By Brian Dunn
McKeil Marine of Burlington, ON, has been chosen as one of Canada’s Best Managed Companies in 2018 by Deloitte Canada’s leading business awards program, which recognizes excellence in privately-owned Canadian companies.
For over 60 years (celebrating its 60th anniversary in 2016), McKeil has been providing marine transportation and project services for bulk and project shipments throughout the Great Lakes, St. Lawrence River, East Coast and Arctic. It recently moved its head office to Burlington from Hamilton and has sales offices in Montreal, Rothesay, NB, and St. John’s, Newfoundland and Labrador.
The company’s annual growth rate is typically in the low double digits, according to President and CEO Steve Fletcher who attributes the Deloitte award to hard work and dedication of its 375 shore-based, sailing and seasonal workers. Treating crew (employees) like family and driving forward as a high-performance team is always a focus for McKeil. This is how we have and will continue to operate.”
Most of the company’s growth comes from long-term contracts with existing clients in what Mr. Fletcher calls a cyclical business. For example, McKeil completed a project last year after 3 1/2 years of providing construction support for the Hebron oilfield Project Gravity Based Structure in Bull Arm, NL. It is currently completing an assignment using two barges to move workers and construction material for 27 Siemens turbines being built on Amherst Island off Kingston which are expected to produce 75 megawatts of generating capacity.
“We really don’t have one operating base,” said Mr. Fletcher. “We go where we’re needed and do repair work and dry-docking during the off season where we end a project before winter, or where we expect to be working in the spring. McKeil’s Amherst assets were originally on the East Coast, for example, and will go back there once the turbine project is finished.”
McKeil has considered acquisitions to grow the business, but is sticking to its core competence which is moving smaller loads in the 10,000-15,000-tonnes range. “We’re not competing with Algoma or CSL. We try to secure smaller niche cargos like specialty coal used in the refinery business. We may do four trips a year moving 10,000 tonnes per trip, which makes it easier for clients to manage inventory, rather than moving it all at once.”
McKeil is seeing moderate growth in various industries such as the steel industry, specialty raw materials, slabs and cement. It also transports niche size cargo loads in the agri-sector. “One silo may contain 12,000 tonnes of grain which we might transport in a single load. Transporting 25,000 tonnes in a single load would be far more difficult because there can be congestion on the St. Lawrence and it might be hard to accommodate 25,000 tonnes. We’re often competing against rail and truck, so we try to be cost competitive to gain a few percentage points of new business.”
The steel and aluminum business is doing well, except for the uncertainty of potential U.S. tariffs which could leave producers exposed to a sudden change in U.S. trade policy.

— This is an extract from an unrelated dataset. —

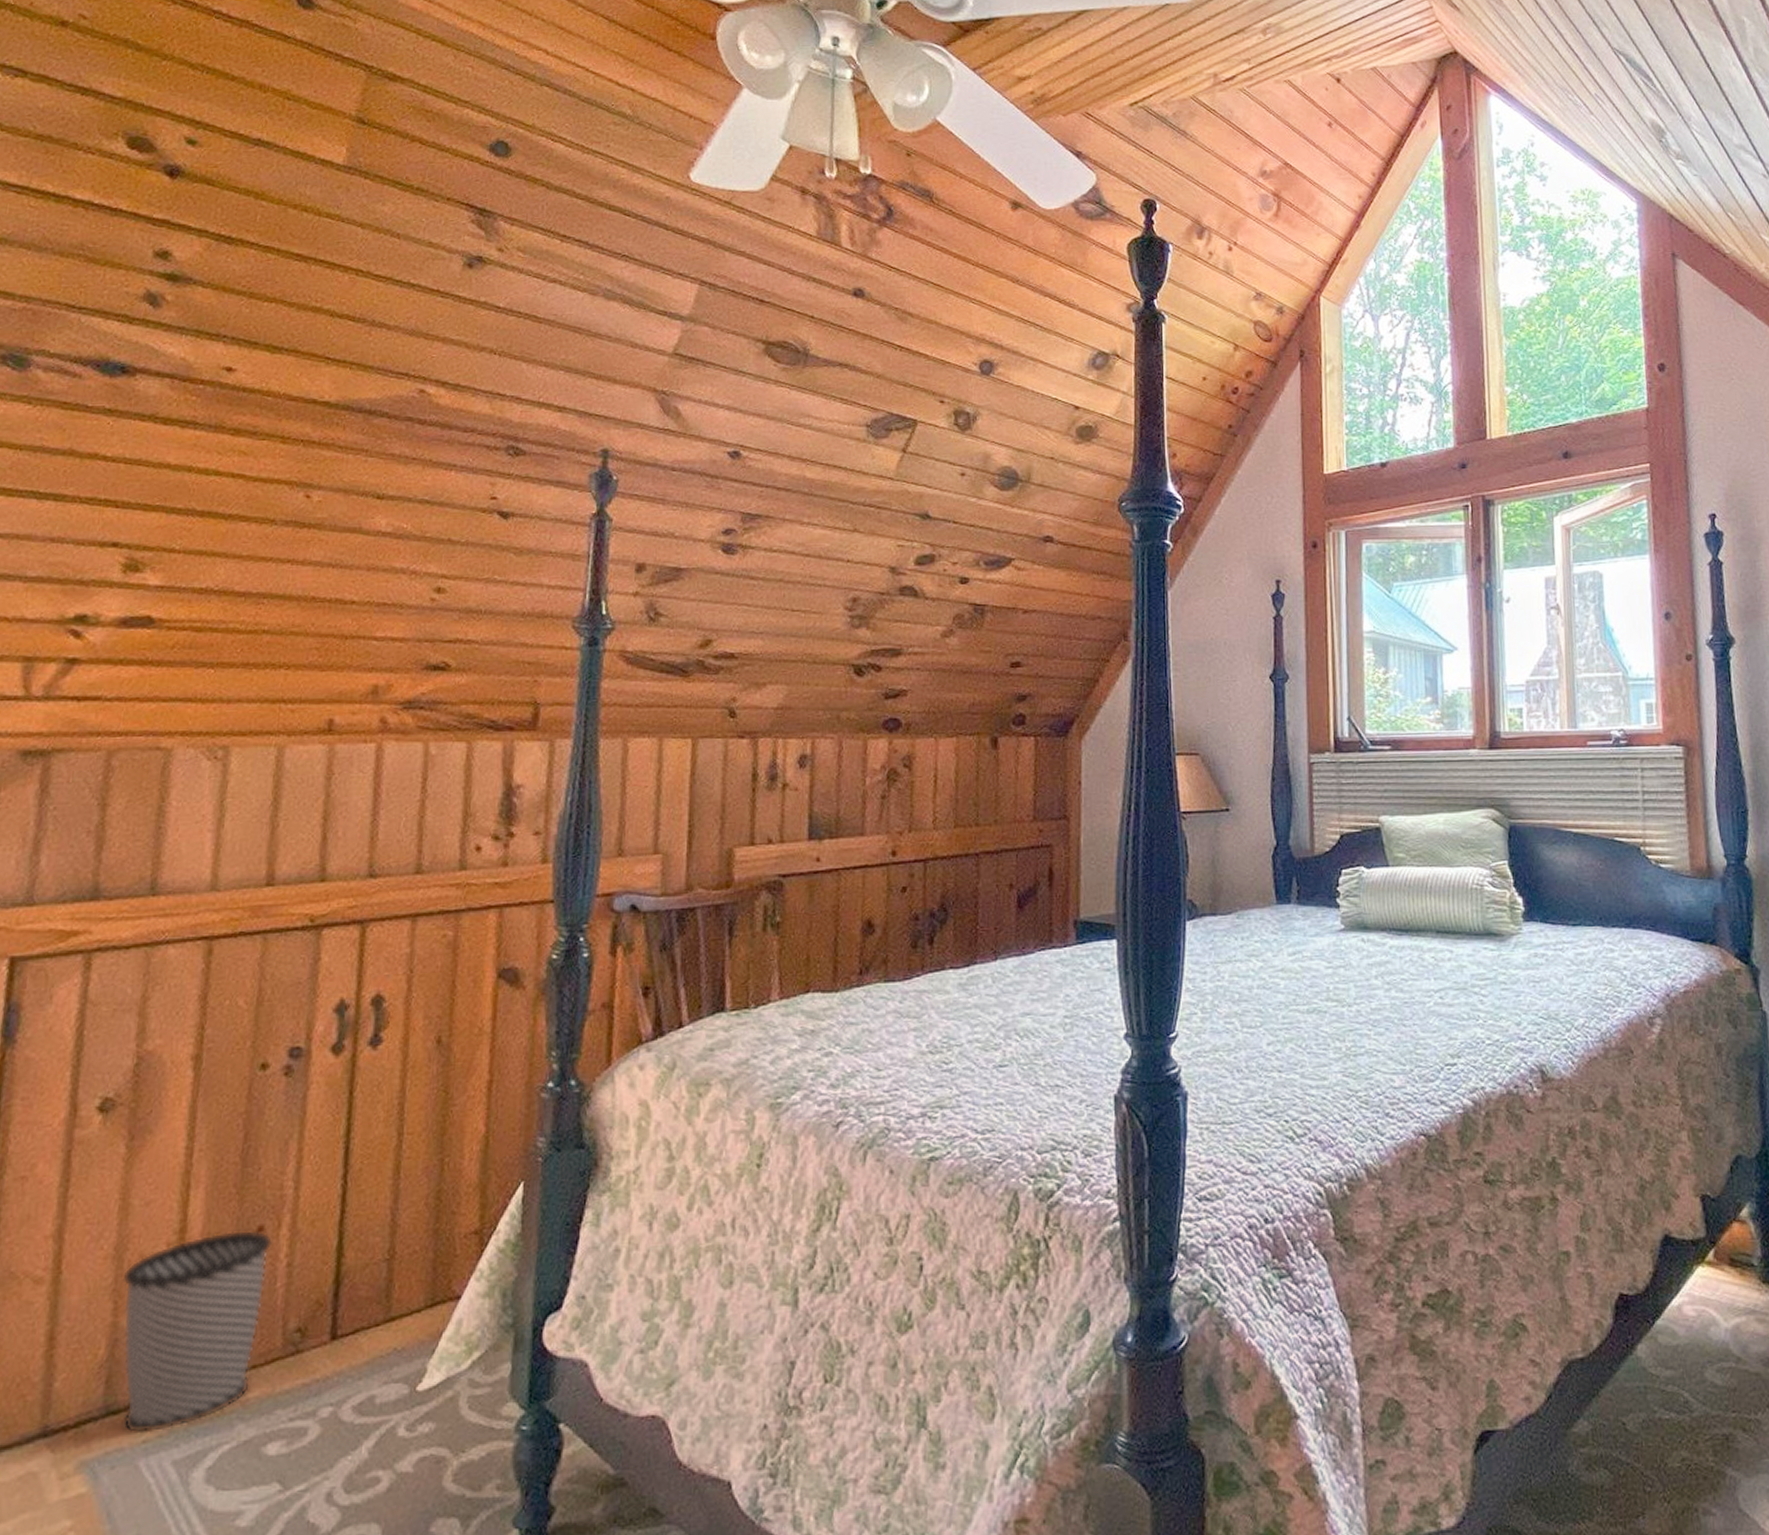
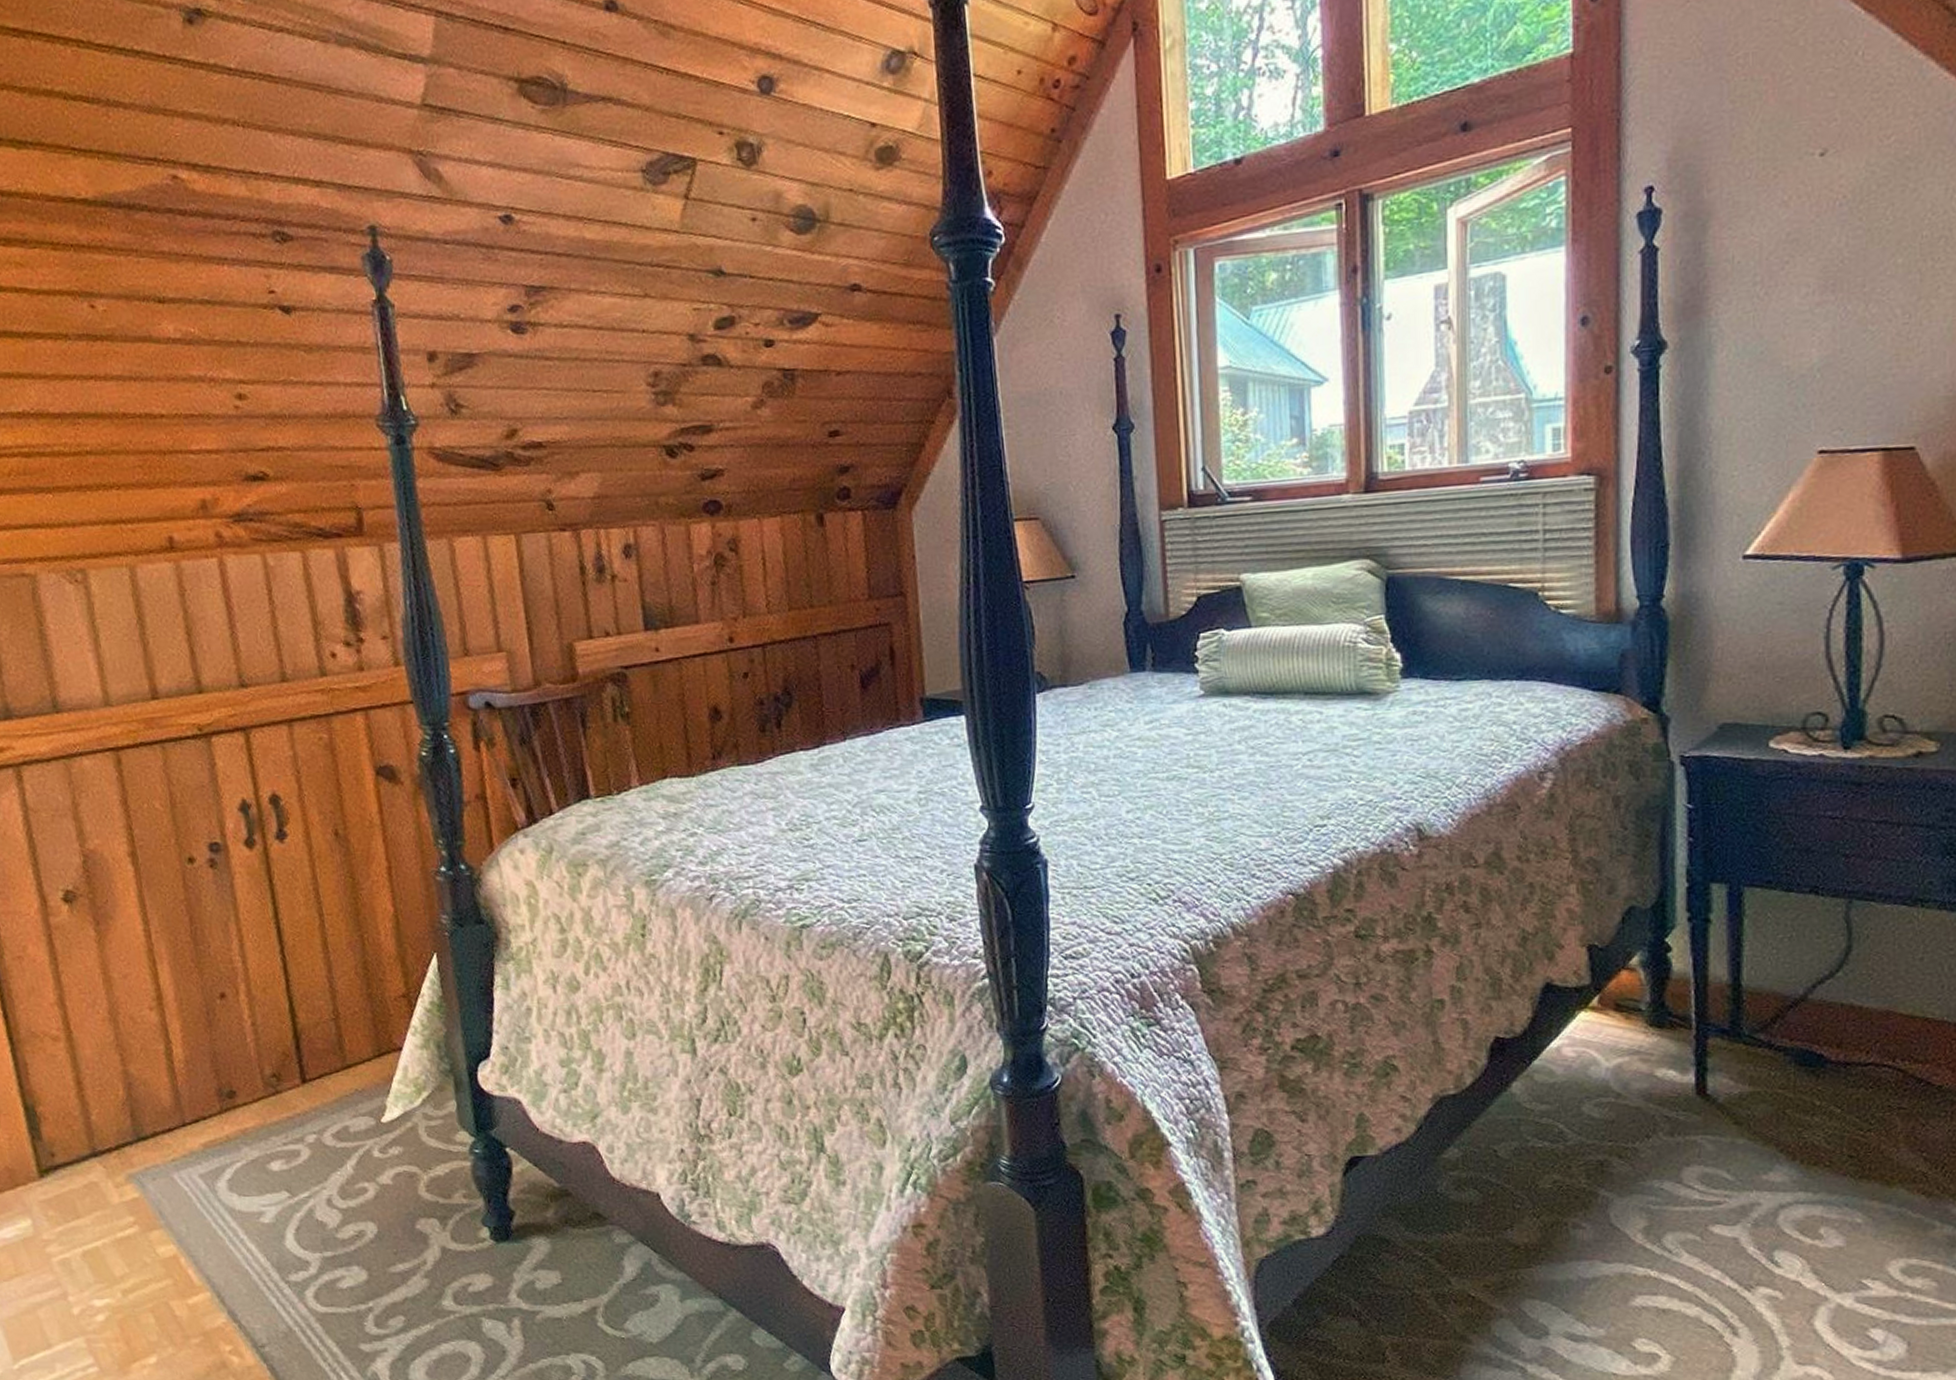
wastebasket: present [122,1229,273,1434] -> none [121,996,246,1154]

“There’s a great deal of iron ore being exported to China which is attractive for Algoma and CSL, and which allows us to pick up marginal business that is not cost effective for them,” said Mr. Fletcher.
In October, 2016, McKeil sold a majority share of the company to TorQuest Partners, which specializes in mid-market companies and manages more than $2 billion in equity capital. Without taking on too much debt, the deal allowed McKeil to purchase Ardita, a 139-metre bulk carrier previously used to carry grain and soybeans, and to convert it into a cement carrier at a cost of more than $20 million. McKeil began transporting cement on this vessel for its client Lehigh Cement to customers along Lake Ontario and Lake Erie earlier this year. “In order for the company to grow, we realized we needed additional capital. TorQuest has deep pockets which allow us to build the business and we get good insight from seasoned veterans in the investment community. We basically got financial capital and intellectual capital together.”
With the acquisition of Ardita, the company now operates four bulk carriers, 22 tugs and 30 barges. It is not necessarily the company’s intention to acquire more vessels. It will probably add more tugs and barges before another bulk carrier.
“But it will be based on opportunities. Certain cargo is best suited for barges and others for ship.”
Most of McKeil’s business is short-sea operations where it will usually transport cargo to a rail depot to continue the journey. A major client continues to be Aluminerie Alouette of Sept-Îles for whom McKeil transports aluminum to Oswego, NY, Toledo and Detroit.
Some of the challenges facing the company are regulatory changes, and the company’s limited capability to compete effectively with federal pilotage authorities to retain experienced employees. “We need to find a more cost effective way to provide services on an underutilized St. Lawrence Seaway. And the Pilotage Authority is recruiting from our industry which makes it challenging for us, as our crews are extremely experienced and are very familiar with the handling characteristics of our vessels.”